If you define multiple optimizers, this step will be called with an additional optimizer_idx parameter.

# Multiple optimizers (e.g.: GANs)
def training_step(self, batch, batch_idx, optimizer_idx):
    if optimizer_idx == 0:
        # do training_step with encoder
        ...
    if optimizer_idx == 1:
        # do training_step with decoder
        ...

If you add truncated back propagation through time you will also get an additional argument with the hidden states of the previous step.

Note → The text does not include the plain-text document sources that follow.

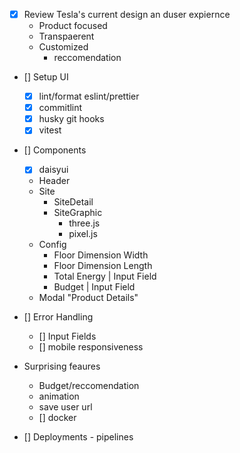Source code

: - [x] Review Tesla's current design an duser expiernce
  - Product focused
  - Transpaerent
  - Customized
    - reccomendation
- [] Setup UI

  - [x] lint/format eslint/prettier
  - [x] commitlint
  - [x] husky git hooks
  - [x] vitest

- [] Components

  - [x] daisyui
  - Header
  - Site
    - SiteDetail
    - SiteGraphic
      - three.js
      - pixel.js
  - Config
    - Floor Dimension Width
    - Floor Dimension Length
    - Total Energy | Input Field
    - Budget | Input Field
  - Modal "Product Details"

- [] Error Handling

  - [] Input Fields
  - [] mobile responsiveness

- Surprising feaures

  - Budget/reccomendation
  - animation
  - save user url
  - [] docker

- [] Deployments - pipelines
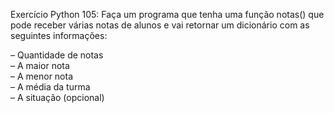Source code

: Exercício Python 105: Faça um programa que tenha uma função notas() que pode receber várias notas de alunos e vai retornar um dicionário com as seguintes informações:

– Quantidade de  notas                                                                                                                                                  
– A maior nota                                                                                                                                                                
– A menor nota                                                                                                                                                              
– A média da turma                                                                                                                                                      
– A situação (opcional)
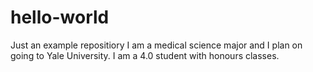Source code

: # hello-world
Just an example repositiory
I am a medical science major and I plan on going to Yale University. 
I am a 4.0 student with honours classes.
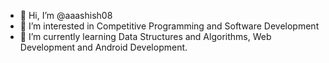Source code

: - 👋 Hi, I’m @aaashish08
- 👀 I’m interested in Competitive Programming and Software Development
- 🌱 I’m currently learning Data Structures and Algorithms, Web Development and Android Development.

<!---
aaashish08/aaashish08 is a ✨ special ✨ repository because its `README.md` (this file) appears on your GitHub profile.
You can click the Preview link to take a look at your changes.
--->
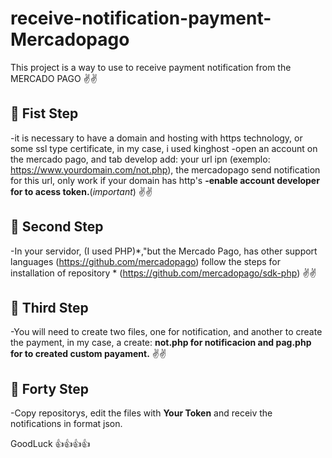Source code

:# receive-notification-payment-Mercadopago
This project is a way to use to receive payment notification from the MERCADO PAGO
✌✌
## 🚀 Fist Step
   -it is necessary to have a domain and hosting with https technology, or some ssl type certificate, in my case, i used kinghost
   -open an account on the mercado pago, and tab develop add: your url ipn (exemplo: https://www.yourdomain.com/not.php), the mercadopago send notification for this url, only 
   work if your domain has http's
   **-enable  account developer for to acess token.**(*important*)
✌✌
## 🚀 Second Step
  -In your servidor, (I used PHP)*,"but the Mercado Pago, has other support languages (https://github.com/mercadopago) follow the steps for installation of repository *
  (https://github.com/mercadopago/sdk-php)
✌✌
## 🚀 Third Step
  -You will need to create two files, one for notification, and another to create the payment, in my case, a create: **not.php for notificacion and  pag.php for to created custom payament.**
✌✌
## 🚀 Forty Step
  -Copy repositorys, edit  the files with **Your Token** and receiv  the notifications in format json.

  GoodLuck 👍👍👍👍
  
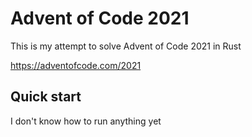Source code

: # Advent of Code 2021
This is my attempt to solve Advent of Code 2021 in Rust

https://adventofcode.com/2021

## Quick start

I don't know how to run anything yet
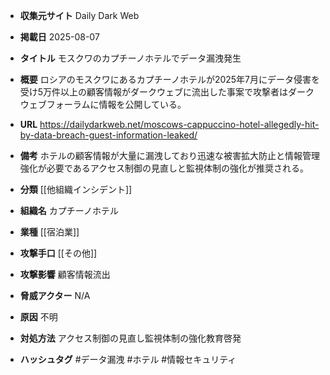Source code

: - **収集元サイト**
Daily Dark Web

- **掲載日**
2025-08-07

- **タイトル**
モスクワのカプチーノホテルでデータ漏洩発生

- **概要**
ロシアのモスクワにあるカプチーノホテルが2025年7月にデータ侵害を受け5万件以上の顧客情報がダークウェブに流出した事案で攻撃者はダークウェブフォーラムに情報を公開している。

- **URL**
https://dailydarkweb.net/moscows-cappuccino-hotel-allegedly-hit-by-data-breach-guest-information-leaked/

- **備考**
ホテルの顧客情報が大量に漏洩しており迅速な被害拡大防止と情報管理強化が必要であるアクセス制御の見直しと監視体制の強化が推奨される。

- **分類**
[[他組織インシデント]]

- **組織名**
カプチーノホテル

- **業種**
[[宿泊業]]

- **攻撃手口**
[[その他]]

- **攻撃影響**
顧客情報流出

- **脅威アクター**
N/A

- **原因**
不明

- **対処方法**
アクセス制御の見直し監視体制の強化教育啓発

- **ハッシュタグ**
#データ漏洩 #ホテル #情報セキュリティ
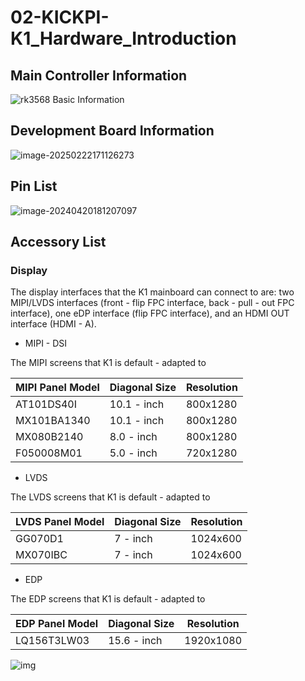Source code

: # 02-KICKPI-K1_Hardware_Introduction



## Main Controller Information

![rk3568 Basic Information](http://tanzhtanzh.oss-cn-shenzhen.aliyuncs.com/img/rk3568bd.png)

## Development Board Information

![image-20250222171126273](http://tanzhtanzh.oss-cn-shenzhen.aliyuncs.com/img/image-20250222171126273.png)

## Pin List

![image-20240420181207097](http://tanzhtanzh.oss-cn-shenzhen.aliyuncs.com/img/image-20240420181207097.png)

## Accessory List

### Display <a id="display"> </a>

The display interfaces that the K1 mainboard can connect to are: two MIPI/LVDS interfaces (front - flip FPC interface, back - pull - out FPC interface), one eDP interface (flip FPC interface), and an HDMI OUT interface (HDMI - A).

* MIPI - DSI

The MIPI screens that K1 is default - adapted to

| **MIPI Panel Model** | **Diagonal Size** | **Resolution** |
| -------------------- | ----------------- | -------------- |
| AT101DS40I           | 10.1 - inch       | 800x1280       |
| MX101BA1340          | 10.1 - inch       | 800x1280       |
| MX080B2140           | 8.0 - inch        | 800x1280       |
| F050008M01           | 5.0 - inch        | 720x1280       |

* LVDS

The LVDS screens that K1 is default - adapted to

| **LVDS Panel Model** | **Diagonal Size** | **Resolution** |
| -------------------- | ----------------- | -------------- |
| GG070D1              | 7 - inch          | 1024x600       |
| MX070IBC             | 7 - inch          | 1024x600       |

* EDP

The EDP screens that K1 is default - adapted to

| **EDP Panel Model** | **Diagonal Size** | **Resolution** |
| ------------------- | ----------------- | -------------- |
| LQ156T3LW03         | 15.6 - inch       | 1920x1080      |

![img](http://tanzhtanzh.oss-cn-shenzhen.aliyuncs.com/img/O1CN01kcjuvi29djTNDfOhy_!!2216870748091.jpg)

# Truncated back-propagation through time
def training_step(self, batch, batch_idx, hiddens):
    # hiddens are the hidden states from the previous truncated backprop step
    out, hiddens = self.lstm(data, hiddens)
    loss = ...
    return {"loss": loss, "hiddens": hiddens}

Note

The loss value shown in the progress bar is smoothed (averaged) over the last values, so it differs from the actual loss returned in train/validation step.

Note

When accumulate_grad_batches > 1, the loss returned here will be automatically normalized by accumulate_grad_batches internally.

validation_step(batch, batch_idx)#

Operates on a single batch of data from the validation set. In this step you’d might generate examples or calculate anything of interest like accuracy.

# the pseudocode for these calls
val_outs = []
for val_batch in val_data:
    out = validation_step(val_batch)
    val_outs.append(out)
validation_epoch_end(val_outs)
Parameters
  • batch – The output of your DataLoader.

  • batch_idx – The index of this batch.

  • dataloader_idx – The index of the dataloader that produced this batch. (only if multiple val dataloaders used)

Returns

  • Any object or value

  • None - Validation will skip to the next batch

# pseudocode of order
val_outs = []
for val_batch in val_data:
    out = validation_step(val_batch)
    if defined("validation_step_end"):
        out = validation_step_end(out)
    val_outs.append(out)
val_outs = validation_epoch_end(val_outs)
# if you have one val dataloader:
def validation_step(self, batch, batch_idx):
    ...


# if you have multiple val dataloaders:
def validation_step(self, batch, batch_idx, dataloader_idx=0):
    ...

Examples:

# CASE 1: A single validation dataset
def validation_step(self, batch, batch_idx):
    x, y = batch

    # implement your own
    out = self(x)
    loss = self.loss(out, y)

    # log 6 example images
    # or generated text... or whatever
    sample_imgs = x[:6]
    grid = torchvision.utils.make_grid(sample_imgs)
    self.logger.experiment.add_image('example_images', grid, 0)

    # calculate acc
    labels_hat = torch.argmax(out, dim=1)
    val_acc = torch.sum(y == labels_hat).item() / (len(y) * 1.0)

    # log the outputs!
    self.log_dict({'val_loss': loss, 'val_acc': val_acc})

If you pass in multiple val dataloaders, validation_step() will have an additional argument. We recommend setting the default value of 0 so that you can quickly switch between single and multiple dataloaders.

# CASE 2: multiple validation dataloaders
def validation_step(self, batch, batch_idx, dataloader_idx=0):
    # dataloader_idx tells you which dataset this is.
    ...

Note

If you don’t need to validate you don’t need to implement this method.

Note

When the validation_step() is called, the model has been put in eval mode and PyTorch gradients have been disabled. At the end of validation, the model goes back to training mode and gradients are enabled.